Gesundheit | Koalitionsvertrag
Beitragssatz auf 14,6 Prozent festlegen, davon Arbeitgeberanteil 7,3 Prozent

 Gehalten Koalitionsvertrag

"Die derzeitige gute Finanzlage der Gesetzlichen Krankenversicherung darf nicht darüber hinweg täuschen, dass schon ab 2015 die prognostizierten Ausgaben des Gesundheitsfonds seine Einnahmen übersteigen werden. Dem wollen wir mit einer umsichtigen Ausgabenpolitik begegnen. Der allgemeine paritätisch finanzierte Beitragssatz wird bei 14,6 Prozent festgesetzt, der Arbeitgeberanteil damit bei 7,3 Prozent gesetzlich festgeschrieben. Die gesetzlichen Krankenkassen erheben im Wettbewerb den kassenindividuellen Zusatzbeitrag zukünftig als prozentualen Satz vom beitragspflichtigen Einkommen. Der heute vom Arbeitnehmer alleine zu tragende Anteil von 0,9 Beitragssatzpunkten fließt in diesen Zusatzbeitrag ein. Damit die unterschiedliche Einkommensstruktur der Krankenkassen nicht zu Wettbewerbsverzerrungen führt, ist ein vollständiger Einkommensausgleich notwendig."

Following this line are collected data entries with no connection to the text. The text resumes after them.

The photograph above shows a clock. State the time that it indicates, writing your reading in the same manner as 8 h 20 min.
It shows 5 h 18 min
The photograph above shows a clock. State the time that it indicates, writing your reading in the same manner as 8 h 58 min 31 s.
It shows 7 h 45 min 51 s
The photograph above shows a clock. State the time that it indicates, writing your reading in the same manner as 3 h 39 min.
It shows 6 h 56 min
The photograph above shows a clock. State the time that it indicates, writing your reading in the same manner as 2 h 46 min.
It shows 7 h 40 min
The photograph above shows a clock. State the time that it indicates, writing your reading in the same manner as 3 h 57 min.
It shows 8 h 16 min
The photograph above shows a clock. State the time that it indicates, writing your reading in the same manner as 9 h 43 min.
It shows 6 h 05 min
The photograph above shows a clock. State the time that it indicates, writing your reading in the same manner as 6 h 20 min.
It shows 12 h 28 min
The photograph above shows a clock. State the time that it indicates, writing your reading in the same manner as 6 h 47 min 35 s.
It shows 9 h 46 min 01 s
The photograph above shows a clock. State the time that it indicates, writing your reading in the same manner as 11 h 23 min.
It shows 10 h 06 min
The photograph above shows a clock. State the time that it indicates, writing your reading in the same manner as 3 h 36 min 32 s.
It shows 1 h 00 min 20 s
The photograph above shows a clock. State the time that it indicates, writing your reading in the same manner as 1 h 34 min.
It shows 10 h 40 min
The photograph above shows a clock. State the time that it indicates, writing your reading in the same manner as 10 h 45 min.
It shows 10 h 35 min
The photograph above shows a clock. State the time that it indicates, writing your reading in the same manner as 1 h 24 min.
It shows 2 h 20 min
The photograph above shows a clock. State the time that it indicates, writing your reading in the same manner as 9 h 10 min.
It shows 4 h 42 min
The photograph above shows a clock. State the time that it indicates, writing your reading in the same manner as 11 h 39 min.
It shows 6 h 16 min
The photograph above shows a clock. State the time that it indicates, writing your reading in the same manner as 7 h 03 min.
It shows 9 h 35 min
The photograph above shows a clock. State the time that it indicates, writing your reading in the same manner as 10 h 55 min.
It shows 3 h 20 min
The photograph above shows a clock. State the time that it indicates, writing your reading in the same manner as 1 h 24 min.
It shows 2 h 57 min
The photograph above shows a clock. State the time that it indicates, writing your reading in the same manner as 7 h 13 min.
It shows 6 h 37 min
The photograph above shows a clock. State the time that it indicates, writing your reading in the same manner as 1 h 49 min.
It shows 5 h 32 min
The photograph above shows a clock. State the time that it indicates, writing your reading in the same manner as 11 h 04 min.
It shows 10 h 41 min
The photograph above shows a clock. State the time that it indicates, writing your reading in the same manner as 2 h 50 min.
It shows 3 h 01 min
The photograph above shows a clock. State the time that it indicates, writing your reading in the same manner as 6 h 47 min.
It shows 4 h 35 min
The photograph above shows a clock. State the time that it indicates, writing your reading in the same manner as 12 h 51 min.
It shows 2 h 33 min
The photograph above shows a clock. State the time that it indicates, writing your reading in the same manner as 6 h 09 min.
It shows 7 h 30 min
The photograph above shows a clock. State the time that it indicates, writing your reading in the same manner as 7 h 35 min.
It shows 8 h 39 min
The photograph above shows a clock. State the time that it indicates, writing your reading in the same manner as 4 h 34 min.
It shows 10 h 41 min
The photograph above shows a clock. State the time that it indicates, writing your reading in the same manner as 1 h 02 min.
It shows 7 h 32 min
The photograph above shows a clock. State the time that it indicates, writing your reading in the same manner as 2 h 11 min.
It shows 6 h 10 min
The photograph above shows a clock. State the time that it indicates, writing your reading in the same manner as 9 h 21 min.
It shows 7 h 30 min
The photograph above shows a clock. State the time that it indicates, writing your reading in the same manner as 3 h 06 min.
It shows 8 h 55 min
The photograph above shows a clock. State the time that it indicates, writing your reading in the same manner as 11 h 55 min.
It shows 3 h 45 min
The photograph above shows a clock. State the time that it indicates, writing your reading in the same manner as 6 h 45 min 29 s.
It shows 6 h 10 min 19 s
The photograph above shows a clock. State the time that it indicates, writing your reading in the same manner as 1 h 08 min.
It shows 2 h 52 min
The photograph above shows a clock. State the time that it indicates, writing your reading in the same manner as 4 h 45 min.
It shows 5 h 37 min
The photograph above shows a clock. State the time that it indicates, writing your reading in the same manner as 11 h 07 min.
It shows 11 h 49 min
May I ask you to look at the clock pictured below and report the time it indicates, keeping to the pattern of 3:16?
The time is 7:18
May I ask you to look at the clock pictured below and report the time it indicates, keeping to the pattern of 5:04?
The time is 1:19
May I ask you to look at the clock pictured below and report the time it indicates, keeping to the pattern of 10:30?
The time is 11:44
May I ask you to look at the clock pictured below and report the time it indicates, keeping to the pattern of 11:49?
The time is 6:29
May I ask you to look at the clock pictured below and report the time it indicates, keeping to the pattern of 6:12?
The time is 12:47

Koalitionsvertrag zwischen CDU, CSU und SPD S. 82


Reform beschlossen

Beitragssatz festgesetzt

Der Bundestag hat die Beitragsreform für die gesetzliche Krankenversicherung am 4. Juni 2014 beschlossen. Alle im Koalitionsvertrag genannten Vorhaben sind dabei umgesetzt worden. Zunächst werden die Beiträge wohl leicht sinken. Experten befürchten aber, dass Versicherte künftig über die Zusatzbeiträge einseitig stärker belastet werden, wohingegen der Arbeitgeberanteil zur Krankenversicherung festgeschrieben ist.

Wer mit der Höhe des Zusatzbeitrags nicht einverstanden ist, kann allerdings seine Krankenkasse kündigen und wechseln. Die Kassen müssen dem neuen Gesetz zufolge sogar ihre Mitglieder anschreiben und auf ihr Kündigungsrecht hinweisen. "Das Schreiben muss auch Auskunft über die Höhe des durchschnittlichen Zusatzbeitrags geben. Zusätzlich müssen die Mitglieder informiert werden, wo sie erfahren, welche Krankenkassen welchen Zusatzbeitrag erhebt", heißt es in einer Mitteilung der Bundesregierung.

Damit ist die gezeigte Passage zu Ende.